Friday, March 10, 2006

Art in Wellington

I schlepped around 11 exhibitions yesterday, the kind of marathon I have only tried in foreign cities before . Highlights from visual arts on show in the Wellington region right now include...
  • Rosemary McLeod's dolls at Bowen Gallery. Twenty or so rag dolls all called Eleanor Page and far more glamourous than most rag dolls and far more interesting than most contemporary dolls I've seen. It is a nice development from Ms McLeod's work collecting, curating and writing about women's fabric crafts in early 20th century New Zealand. Each doll is exquisitely detailed with shoes, bags, dresses, coats, hats, jewellery, faces and flowing hair mostly using vintage materials. They cost $1600 dollars each and about half a dozen had red stickers by them.
  • The World From Above photos by Yann Artus-Bertrand at Waitangi Park. I've seen some of these photos before and loved them, especially the bales of cotton that look like hydrangas until you see the man sprawled on one of them and suddenly your sense of scale shifts. It seemed like hundreds of ariel photos were on display in the park, set up ingeniously to survive as a 24 hours/all weather exhibition. It was an overwhelming amount to look at and even though I whizzed round every image, I hope to get back there before it leaves to give the second half the attention it deserves.
  • Len Lye's latest posthumous work, the Water Whirler. I was lucky to happen by in time for one of the hourly performances because when it's not going you wouldn't know it's there. On the hour though, the pole on a platform in the harbour starts to gyrate and spray water in wonderful patterns. It was gorgeous in the sunlight, and I expect would be even better by night.
  • New Light Through Old Windows, ceramics by Lucy Green at Roar! Gallery. Roar! is a showcase for outsider art which can all too often (in my experience) mean not-very-well-realised/conceptualised art. But this little show was charming, clever and satisfying. Plinth-top villages of little ceramic buildings glow invitingly through tiny windows, evocative of lamps at the end of a journey through snow or desert. Since I am trying to figure out internal lighting for books-in-the-making I was interested to see how Ms Green lit her works. From what I could tell, she is sticking christmas lights through holes in the plinths. Not going to work for me, but it certainly works for these pieces.
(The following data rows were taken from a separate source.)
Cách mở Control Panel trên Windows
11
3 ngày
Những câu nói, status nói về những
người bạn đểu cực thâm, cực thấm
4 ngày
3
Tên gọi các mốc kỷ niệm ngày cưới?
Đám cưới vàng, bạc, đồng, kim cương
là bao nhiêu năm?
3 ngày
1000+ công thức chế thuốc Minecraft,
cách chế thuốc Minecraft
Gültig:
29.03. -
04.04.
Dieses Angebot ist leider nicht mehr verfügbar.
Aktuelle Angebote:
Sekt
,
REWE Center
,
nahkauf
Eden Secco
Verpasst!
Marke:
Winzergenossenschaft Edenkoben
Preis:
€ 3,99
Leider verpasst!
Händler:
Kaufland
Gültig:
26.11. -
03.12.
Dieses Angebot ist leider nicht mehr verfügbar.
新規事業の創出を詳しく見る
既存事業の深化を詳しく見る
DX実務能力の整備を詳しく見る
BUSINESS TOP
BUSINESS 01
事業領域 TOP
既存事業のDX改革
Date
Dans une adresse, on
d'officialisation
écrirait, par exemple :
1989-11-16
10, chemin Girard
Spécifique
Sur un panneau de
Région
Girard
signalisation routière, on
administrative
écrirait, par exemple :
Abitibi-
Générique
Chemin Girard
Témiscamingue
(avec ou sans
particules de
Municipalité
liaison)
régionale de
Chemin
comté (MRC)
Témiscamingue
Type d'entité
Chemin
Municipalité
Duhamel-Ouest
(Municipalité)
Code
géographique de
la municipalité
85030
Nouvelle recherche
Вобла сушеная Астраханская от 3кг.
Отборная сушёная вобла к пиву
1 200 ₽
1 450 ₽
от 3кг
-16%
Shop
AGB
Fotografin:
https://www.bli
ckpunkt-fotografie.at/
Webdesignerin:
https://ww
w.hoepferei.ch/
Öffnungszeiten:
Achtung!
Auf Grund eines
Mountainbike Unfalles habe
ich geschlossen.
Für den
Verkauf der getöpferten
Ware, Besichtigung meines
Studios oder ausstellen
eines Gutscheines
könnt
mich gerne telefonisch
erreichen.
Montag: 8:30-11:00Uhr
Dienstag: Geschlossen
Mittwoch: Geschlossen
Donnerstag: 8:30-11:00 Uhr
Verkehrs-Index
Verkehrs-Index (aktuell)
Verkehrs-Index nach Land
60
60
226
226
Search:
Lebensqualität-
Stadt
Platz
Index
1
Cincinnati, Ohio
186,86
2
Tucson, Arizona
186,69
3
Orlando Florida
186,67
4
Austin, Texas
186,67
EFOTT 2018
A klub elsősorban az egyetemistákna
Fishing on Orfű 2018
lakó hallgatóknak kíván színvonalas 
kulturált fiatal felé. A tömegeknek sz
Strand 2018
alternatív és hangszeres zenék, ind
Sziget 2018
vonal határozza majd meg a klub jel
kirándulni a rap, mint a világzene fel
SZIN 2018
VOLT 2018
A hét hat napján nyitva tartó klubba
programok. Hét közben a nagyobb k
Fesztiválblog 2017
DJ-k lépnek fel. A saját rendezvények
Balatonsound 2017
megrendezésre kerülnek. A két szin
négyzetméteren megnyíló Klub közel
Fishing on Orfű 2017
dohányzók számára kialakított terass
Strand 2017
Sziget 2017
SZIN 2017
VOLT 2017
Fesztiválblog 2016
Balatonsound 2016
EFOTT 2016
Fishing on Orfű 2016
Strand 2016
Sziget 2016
  • I also saw a selection of photographs by contemporary New Zealand photographers at Pataka, which included one of my favourite photographs ever. Wilhelmina Bay, Antartica by Anne Noble is divided in half horizontally. Above is the shining, awesome, barren splendour of Antartic coast and silver sea, juxtaposed below is the dark, wet deck of a cruise ship with mundane white plastic chairs arranged around tables spread with linen and jugs of water. An image as mind blowing (to me) as the best of Yann Artus-Bertrand. (For a selection of other Anne Noble photos of Antartica, look here).
  • I admit, I have a thing for Antartica so seeing the little ceramics show at the Hirschfield Gallery by Raewyn Atkinson was also very pleasing. Delicate white casts of tin cans and other objects evoke the early Antartic expeditions with rust coloured text and images transferred onto the ceramic surfaces. To enter the gallery you had to crunch across a band of broken china, like icy snow, entering an alien environment.